= Requirement =
Which lines below hold the word "pixels"? Report each one.

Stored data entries
__________

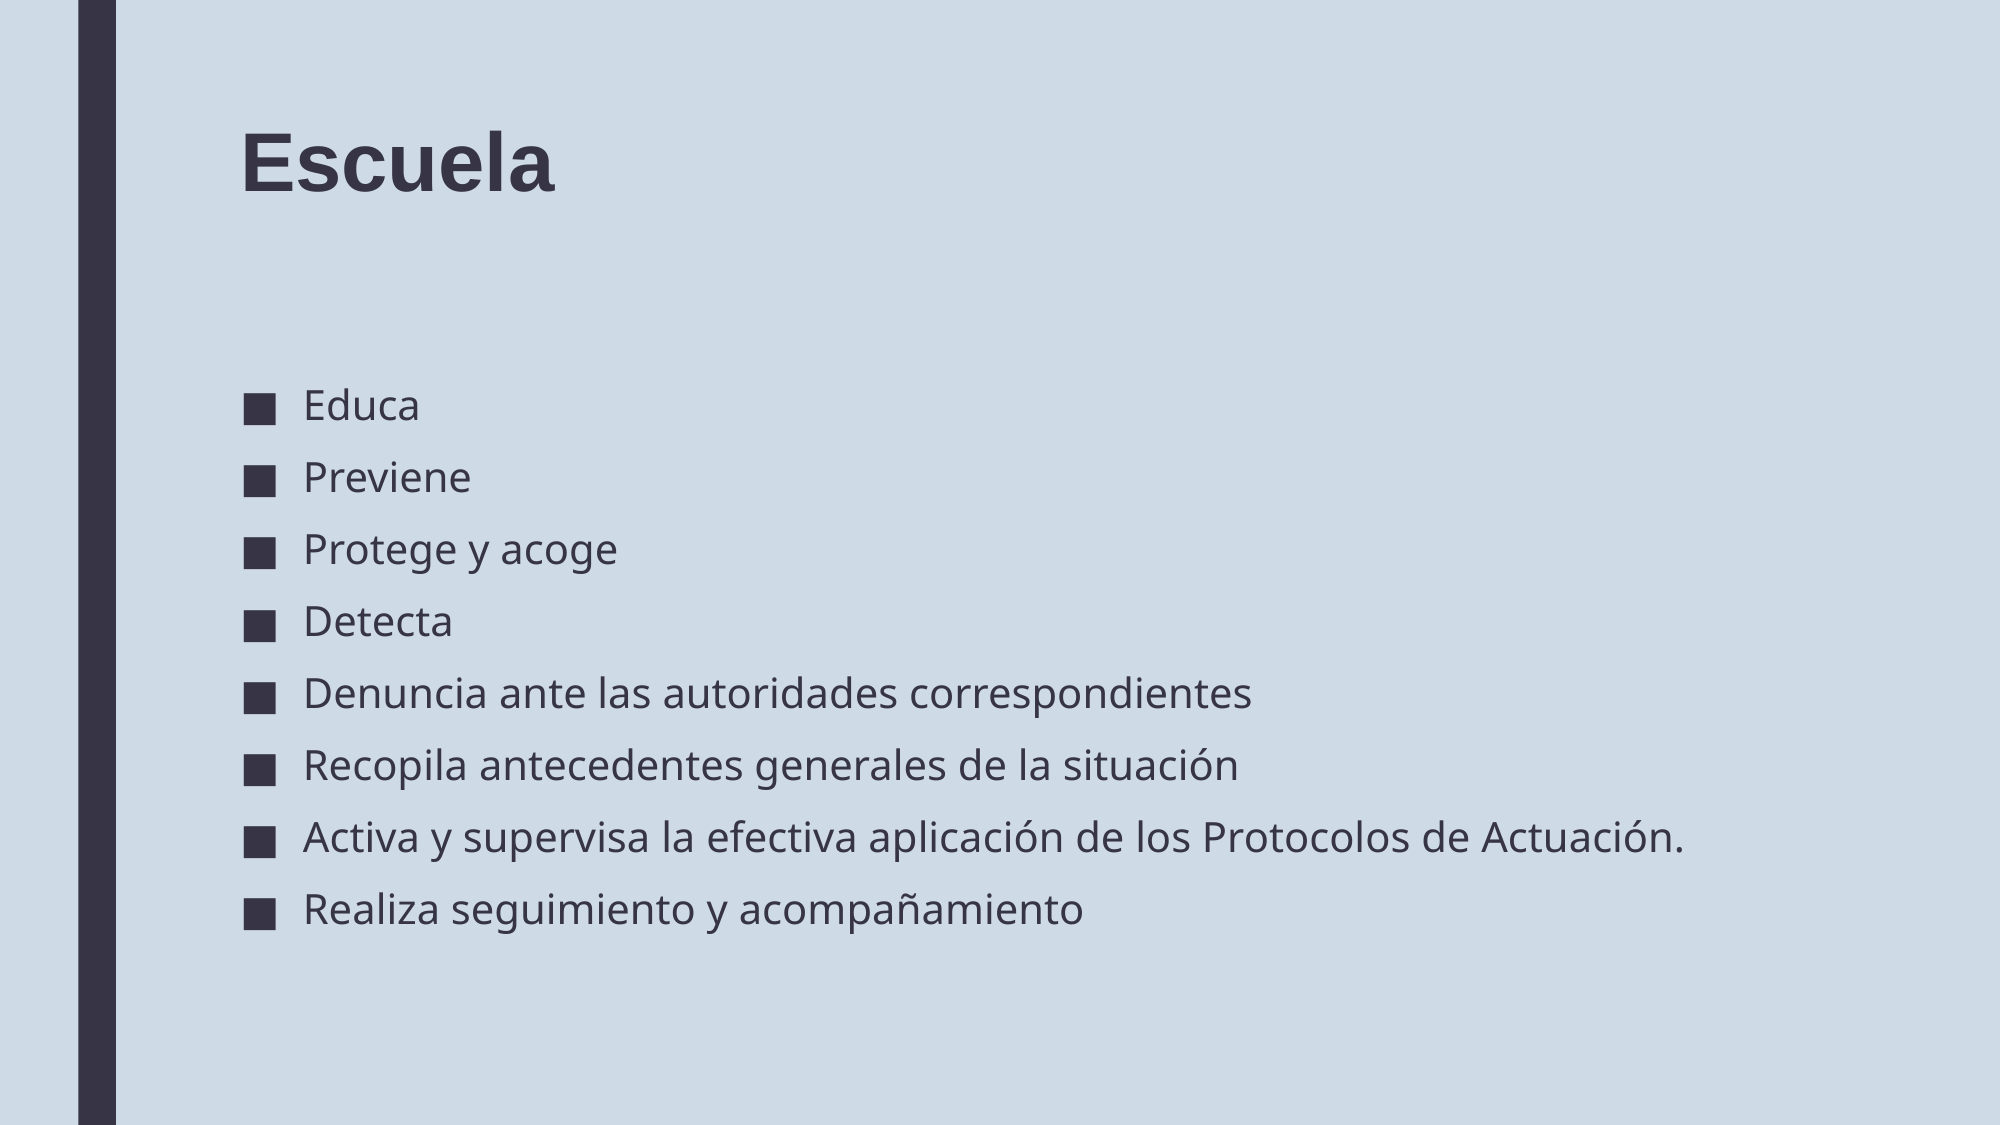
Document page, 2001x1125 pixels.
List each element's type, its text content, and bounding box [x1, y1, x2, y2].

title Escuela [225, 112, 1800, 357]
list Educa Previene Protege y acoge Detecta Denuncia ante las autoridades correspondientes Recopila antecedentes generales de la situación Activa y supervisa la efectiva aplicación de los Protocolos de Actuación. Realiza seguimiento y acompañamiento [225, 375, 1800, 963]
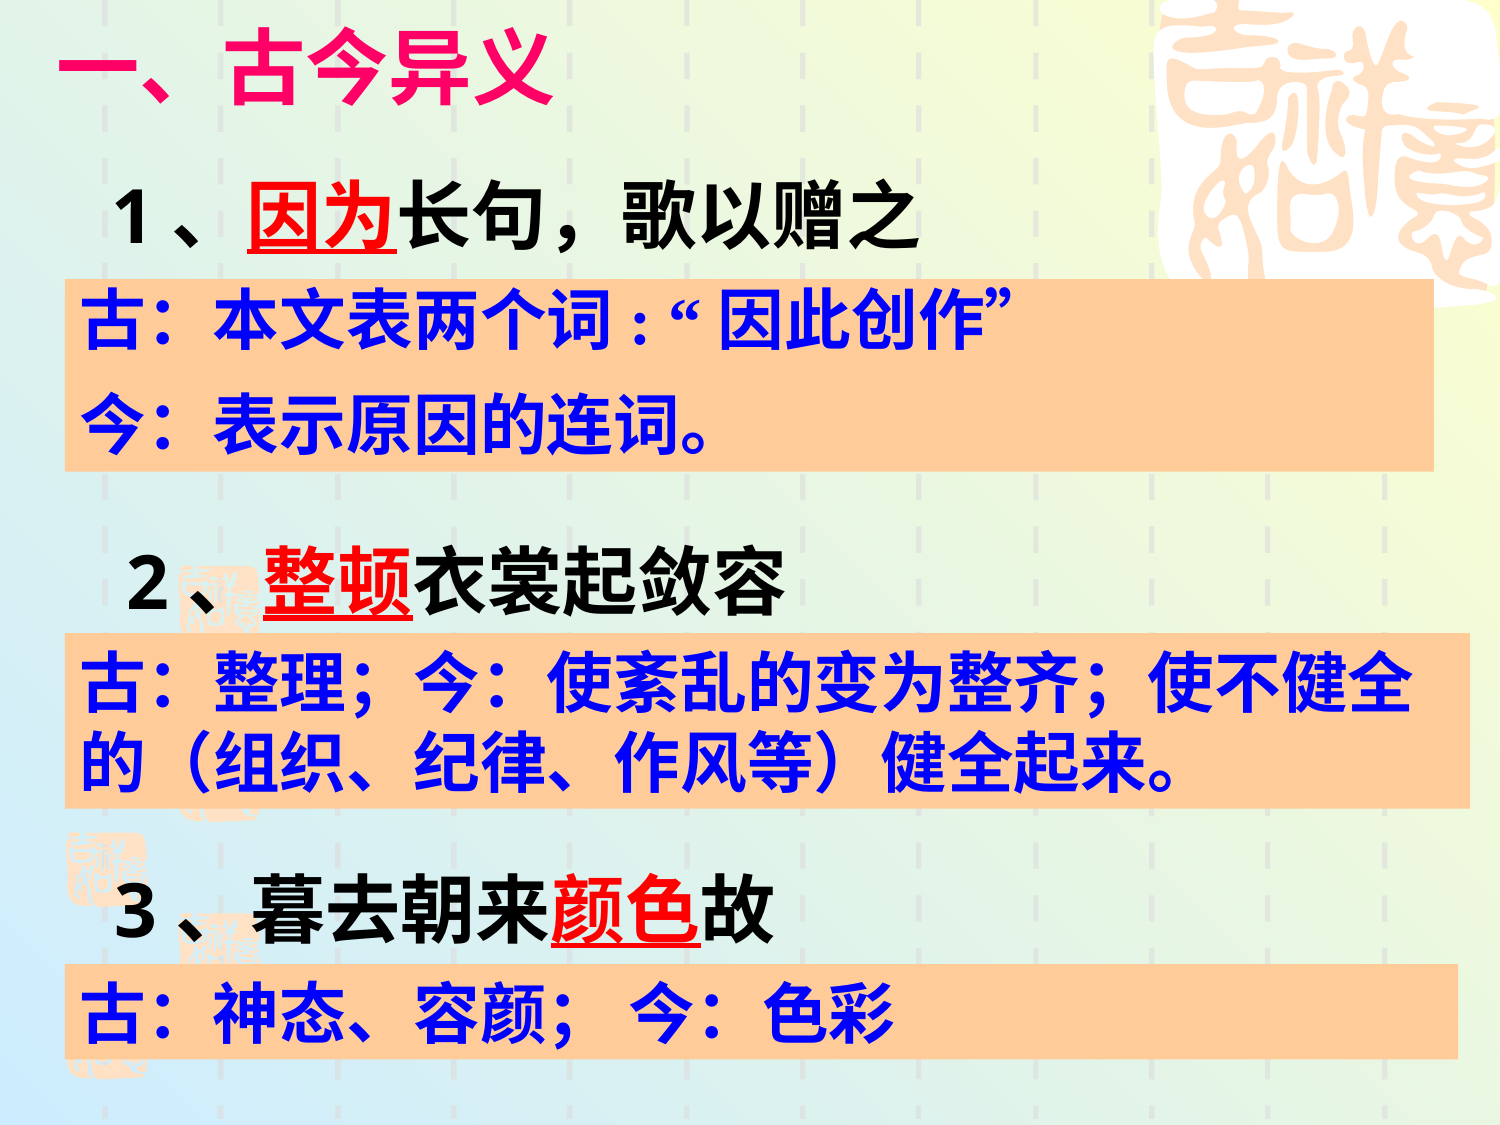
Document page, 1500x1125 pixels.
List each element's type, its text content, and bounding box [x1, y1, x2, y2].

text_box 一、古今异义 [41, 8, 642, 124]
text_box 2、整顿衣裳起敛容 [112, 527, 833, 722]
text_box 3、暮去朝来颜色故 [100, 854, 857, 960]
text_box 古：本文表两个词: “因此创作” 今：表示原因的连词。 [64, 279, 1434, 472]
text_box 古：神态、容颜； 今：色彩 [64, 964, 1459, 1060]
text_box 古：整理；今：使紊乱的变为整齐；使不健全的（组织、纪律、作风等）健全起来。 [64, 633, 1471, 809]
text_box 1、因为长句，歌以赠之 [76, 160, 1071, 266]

__________

= Your solution =
Document page, 2001x1125 pixels.
Document page, 1500x1125 pixels.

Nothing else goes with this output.